When IBM moved their mainframe systems (the S/360 family that is today called System Z) from BiCMOS to mainstream CMOS in 1994, the net result was a severe loss in clock frequency and thus single-processor performance. Still, the move had to be done, since CMOS would scale much better into the future. As a result, IBM introduced additional parallelism to the system in order to maintain performance parity. Parallelism as a patch, essentially.
At least that is the idea you get when the story is told in an IEEE SE-Radio interview with Jeff Frey of IBM. I highly recommend this podcast episode for anyone interested in the software and hardware architecture outside of the well-known mainstream.

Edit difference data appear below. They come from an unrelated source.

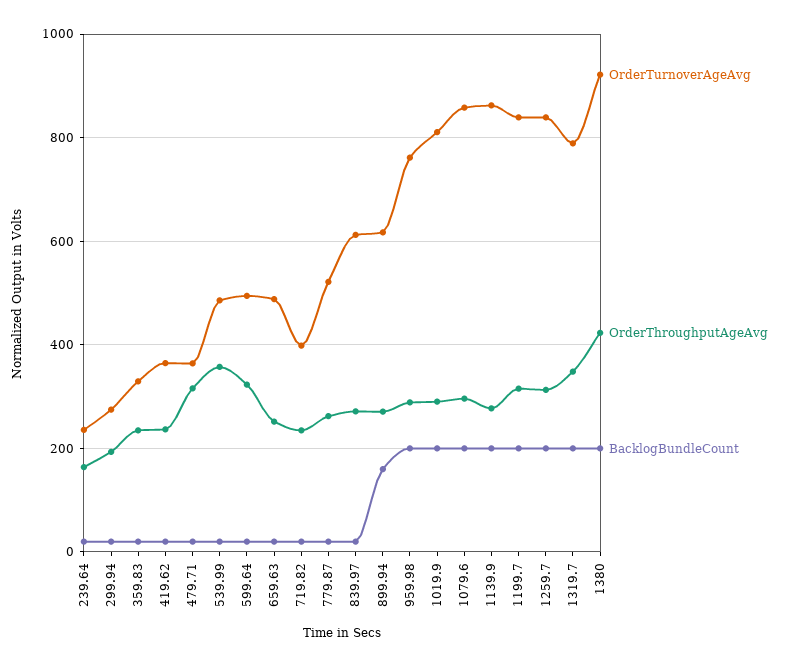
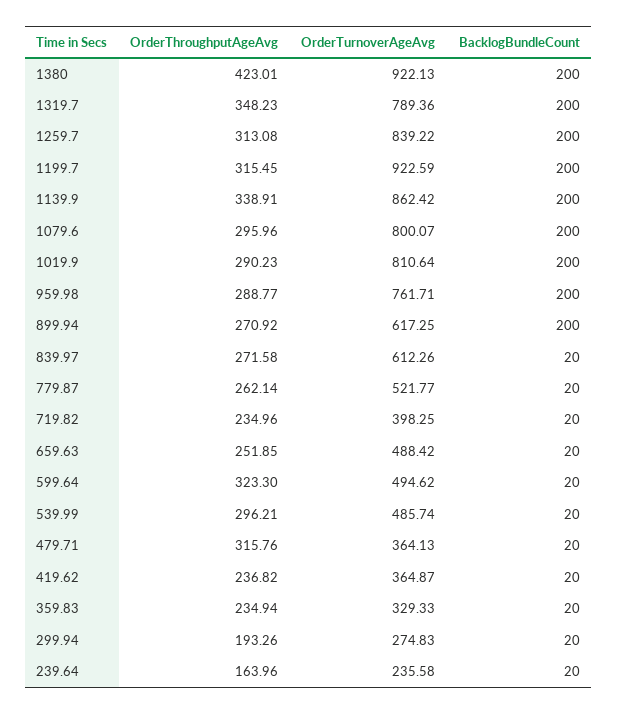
  {
    "OrderTurnoverAgeAvg": {
      "239.64": 235.58,
      "299.94": 274.83,
      "359.83": 329.33,
      "419.62": 364.87,
      "479.71": 364.13,
      "539.99": 485.74,
      "599.64": 494.62,
      "659.63": 488.42,
      "719.82": 398.25,
      "779.87": 521.77,
      "839.97": 612.26,
      "899.94": 617.25,
      "959.98": 761.71,
      "1019.9": 810.64,
-     "1079.6": 860,
+     "1079.6": 800.07,
      "1139.9": 862.42,
-     "1199.7": 840,
+     "1199.7": 922.59,
      "1259.7": 839.22,
      "1319.7": 789.36,
      "1380": 922.13
    },
    "OrderThroughputAgeAvg": {
      "239.64": 163.96,
      "299.94": 193.26,
      "359.83": 234.94,
      "419.62": 236.82,
      "479.71": 315.76,
-     "539.99": 360,
+     "539.99": 296.21,
      "599.64": 323.3,
      "659.63": 251.85,
      "719.82": 234.96,
      "779.87": 262.14,
      "839.97": 271.58,
      "899.94": 270.92,
      "959.98": 288.77,
      "1019.9": 290.23,
      "1079.6": 295.96,
-     "1139.9": 280,
+     "1139.9": 338.91,
      "1199.7": 315.45,
      "1259.7": 313.08,
      "1319.7": 348.23,
      "1380": 423.01
    },
    "BacklogBundleCount": {
      "239.64": 20,
      "299.94": 20,
      "359.83": 20,
      "419.62": 20,
      "479.71": 20,
      "539.99": 20,
      "599.64": 20,
      "659.63": 20,
      "719.82": 20,
      "779.87": 20,
      "839.97": 20,
-     "899.94": 160,
+     "899.94": 200,
      "959.98": 200,
      "1019.9": 200,
      "1079.6": 200,
      "1139.9": 200,
      "1199.7": 200,
      "1259.7": 200,
      "1319.7": 200,
      "1380": 200
    }
  }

Digging a bit further, it seems that it took IBM until 1997 and the G4 S/390 processor to catch up with the single-thread performance of the last of the BiCMOS machines, and in 1998 with the G5, they surpassed it by a factor of two (see IBM’s S/390 G5 Microprocessor Design by Slegel et al). That means they basically had to spend five years in flat-line performance, relying on parallelism to scale. Impressive bet by the company, and presumably only possible due to the nature of the market. Had there been a competitor that kept building faster machines, this move would have been much harder to pull off. Just see what happened to AMD and their Bulldozer design, betting on parallelism while Intel kept improving single-core performance.
What is really intriguing though is just how this parallelism was achieved. It was not just adding more processor units in the same shared memory area, but they also built a memory-coherent clustering technology called Parallel Sysplex. I have tried to understand more on how it works, but details are very hard to come by unfortunately. The design relies on using hardware to handle time synchronization, coordination, synchronization, and memory coherency between separate boxes. Compared to normal shared-memory servers built on Intel architecture, IBM is throwing much more powerful hardware at the problem of parallelism, as well as modifying the software a bit to support the parallelism.
In addition to performance increases, parallel Sysplex can also be used for hardware redundancy (a bit like non-transparent PCI bridging I would say).
The programming model is not really global shared memory, it seems to be rather assisted somewhat explicit communication. Most users would not see it, as it is hidden in the OS layers and databases used by applications. I think you could look at the hardware is as hardware accelerators for software memory coherency – some software effort required, but it will run well and fast thanks to hardware support. As always, that is the advantage you get by building an entire system from the bottom up.
Impressive, but I would have liked to find out more. And using parallelism as a patch is pretty gutsy. But then again, IBM is a company that has survived for as long as it has by being able to change direction and bet the company on risky propositions more than once.